Sebagai contohnya, beberapa komunitas kecil lahir dari “tongkrongan” musik Saparua dan mulai mengakuisisi beberapa titik di kota Bandung. Seperti tongkrongan PI (yang saat ini dikenal sebagai BIP) dan Riotic, distro pertama yang lahir di scene musik dan berawal di Cijerah, hingga Sadar 181. Kolektif-kolektif tersebut lahir dari scene hardcore. Dari komunitas-komunitas yang memiliki perbedaan acuan subkultur tersebut, maka lahirlah pula zine sebagai salah satu media favorit para pelaku di era tersebut untuk menyuarakan opininya sekaligus mempromosikan subkultur yang mereka emban. Poros zine di era Saparua memang terhitung gencar dan marak. Keterbatasan informasi menjadikan produk fisik jauh lebih efisien ketimbang digital. Ketika akses internet tak semudah hari ini, maka zine pun menjadi penopang informasi untuk bertukar referensi dan wawasan. Bahkan mengetahui beberapa kabar terkini di dunia arus pinggir. Contohnya, zine yang diproduksi dari Sadar 181 berjudul Bandung Edge News.
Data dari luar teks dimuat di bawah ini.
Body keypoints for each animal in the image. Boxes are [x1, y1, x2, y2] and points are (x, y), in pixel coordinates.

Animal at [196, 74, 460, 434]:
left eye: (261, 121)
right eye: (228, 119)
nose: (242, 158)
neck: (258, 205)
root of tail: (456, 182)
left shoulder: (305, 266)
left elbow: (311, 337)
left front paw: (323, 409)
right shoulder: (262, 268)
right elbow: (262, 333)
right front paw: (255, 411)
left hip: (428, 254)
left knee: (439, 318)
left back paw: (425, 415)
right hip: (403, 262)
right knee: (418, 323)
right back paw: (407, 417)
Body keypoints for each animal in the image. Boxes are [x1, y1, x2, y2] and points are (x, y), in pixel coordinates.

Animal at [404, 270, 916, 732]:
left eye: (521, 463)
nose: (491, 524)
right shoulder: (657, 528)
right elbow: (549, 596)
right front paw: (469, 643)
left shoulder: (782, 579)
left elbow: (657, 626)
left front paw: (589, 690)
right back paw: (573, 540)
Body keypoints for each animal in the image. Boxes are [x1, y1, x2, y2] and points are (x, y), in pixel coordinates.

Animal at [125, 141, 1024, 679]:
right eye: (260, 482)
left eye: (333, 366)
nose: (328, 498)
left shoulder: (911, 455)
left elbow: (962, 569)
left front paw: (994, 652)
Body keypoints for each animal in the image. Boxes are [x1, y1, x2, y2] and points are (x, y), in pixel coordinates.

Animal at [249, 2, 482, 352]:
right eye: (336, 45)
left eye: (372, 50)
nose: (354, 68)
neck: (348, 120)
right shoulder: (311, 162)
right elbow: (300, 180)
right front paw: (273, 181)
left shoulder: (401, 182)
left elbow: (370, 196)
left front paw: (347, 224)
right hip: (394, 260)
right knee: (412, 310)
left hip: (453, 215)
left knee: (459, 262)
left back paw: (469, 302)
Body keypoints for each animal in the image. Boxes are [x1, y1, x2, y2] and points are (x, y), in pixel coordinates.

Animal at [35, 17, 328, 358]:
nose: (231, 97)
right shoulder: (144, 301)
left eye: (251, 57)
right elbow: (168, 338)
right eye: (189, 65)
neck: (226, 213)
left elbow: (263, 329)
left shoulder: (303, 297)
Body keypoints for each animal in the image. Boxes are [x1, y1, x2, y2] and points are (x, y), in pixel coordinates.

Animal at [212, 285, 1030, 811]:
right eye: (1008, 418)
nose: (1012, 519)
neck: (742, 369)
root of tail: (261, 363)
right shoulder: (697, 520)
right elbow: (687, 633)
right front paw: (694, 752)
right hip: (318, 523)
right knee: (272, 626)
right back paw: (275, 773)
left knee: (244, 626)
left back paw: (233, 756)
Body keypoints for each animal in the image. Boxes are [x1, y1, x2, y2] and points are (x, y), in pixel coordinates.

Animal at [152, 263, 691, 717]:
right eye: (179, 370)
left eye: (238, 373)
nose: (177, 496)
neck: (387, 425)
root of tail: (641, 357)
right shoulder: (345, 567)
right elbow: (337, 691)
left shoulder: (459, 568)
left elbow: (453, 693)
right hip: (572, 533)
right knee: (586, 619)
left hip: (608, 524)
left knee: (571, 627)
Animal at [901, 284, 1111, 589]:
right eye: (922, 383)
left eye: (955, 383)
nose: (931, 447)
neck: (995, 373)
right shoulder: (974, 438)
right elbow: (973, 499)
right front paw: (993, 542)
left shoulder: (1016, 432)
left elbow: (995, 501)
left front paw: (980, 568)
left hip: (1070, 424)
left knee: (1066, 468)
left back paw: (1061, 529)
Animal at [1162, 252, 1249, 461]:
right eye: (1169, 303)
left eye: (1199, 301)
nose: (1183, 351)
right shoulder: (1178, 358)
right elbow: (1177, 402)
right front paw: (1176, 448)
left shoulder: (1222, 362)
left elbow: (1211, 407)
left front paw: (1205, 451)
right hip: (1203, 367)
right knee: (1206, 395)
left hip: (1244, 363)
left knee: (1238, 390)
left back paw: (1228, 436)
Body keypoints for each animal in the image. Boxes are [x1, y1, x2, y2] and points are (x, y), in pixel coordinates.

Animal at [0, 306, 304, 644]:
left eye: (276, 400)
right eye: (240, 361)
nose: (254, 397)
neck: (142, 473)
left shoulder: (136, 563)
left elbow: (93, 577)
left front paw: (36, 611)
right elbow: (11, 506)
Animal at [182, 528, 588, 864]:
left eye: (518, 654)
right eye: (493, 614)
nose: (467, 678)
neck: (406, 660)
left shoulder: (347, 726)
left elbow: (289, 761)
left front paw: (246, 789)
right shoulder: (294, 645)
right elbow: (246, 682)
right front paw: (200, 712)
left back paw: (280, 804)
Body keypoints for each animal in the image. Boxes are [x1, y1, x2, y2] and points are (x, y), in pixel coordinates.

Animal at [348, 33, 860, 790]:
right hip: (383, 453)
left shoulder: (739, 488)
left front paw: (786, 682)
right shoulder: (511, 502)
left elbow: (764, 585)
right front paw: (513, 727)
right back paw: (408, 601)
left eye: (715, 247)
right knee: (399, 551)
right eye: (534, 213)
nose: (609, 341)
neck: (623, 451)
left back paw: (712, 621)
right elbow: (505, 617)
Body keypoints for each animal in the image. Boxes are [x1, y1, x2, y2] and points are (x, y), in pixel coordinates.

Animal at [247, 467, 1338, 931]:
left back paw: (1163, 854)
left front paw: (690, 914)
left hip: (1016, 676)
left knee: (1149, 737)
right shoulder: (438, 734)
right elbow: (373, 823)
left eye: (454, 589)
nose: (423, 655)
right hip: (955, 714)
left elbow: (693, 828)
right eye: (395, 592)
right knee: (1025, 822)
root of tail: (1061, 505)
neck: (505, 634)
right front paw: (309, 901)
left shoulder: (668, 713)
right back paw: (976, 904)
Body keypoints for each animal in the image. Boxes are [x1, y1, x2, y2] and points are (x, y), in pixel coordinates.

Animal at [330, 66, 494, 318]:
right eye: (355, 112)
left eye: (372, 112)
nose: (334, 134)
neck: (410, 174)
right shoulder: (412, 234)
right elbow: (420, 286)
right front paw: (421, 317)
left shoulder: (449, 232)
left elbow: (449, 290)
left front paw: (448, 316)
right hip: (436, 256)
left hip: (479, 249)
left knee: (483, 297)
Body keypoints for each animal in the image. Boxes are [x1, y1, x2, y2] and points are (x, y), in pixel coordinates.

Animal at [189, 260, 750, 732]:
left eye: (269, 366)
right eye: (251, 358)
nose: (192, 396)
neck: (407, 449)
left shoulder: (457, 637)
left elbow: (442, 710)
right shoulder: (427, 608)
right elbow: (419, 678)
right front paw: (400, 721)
Selain upaya dari komunitas tersebut, spirit straight edge tentu menyelusup lewat band-band yang tampil di era Saparua. Band-band straight edge lokal yang sempat bermain di Saparua seperti Blind To See dan Manusia Buatan tak tentu tak lepas dari peran mengamanahi gaya hidup straight edge untuk diminati di kancah hardcore lokal. Saparua seakan menjadi salah satu sentral budaya tandingan dari budaya populer yang sedang berjalan di eranya. Memantik berbagai pergerakan untuk bergerilya dan menciptakan ekosistem yang berjalan seiringan. Meskipun saat ini arena Saparua sudah tak lagi berfungsi sebagai daratan gigs underground, namun dampak yang ditinggalkannya seakan tak pernah terhapus. Beberapa dari counter-culture tersebut masih berjalan hingga hari ini, tentu peran Saparua tak dapat lepas di dalamnya.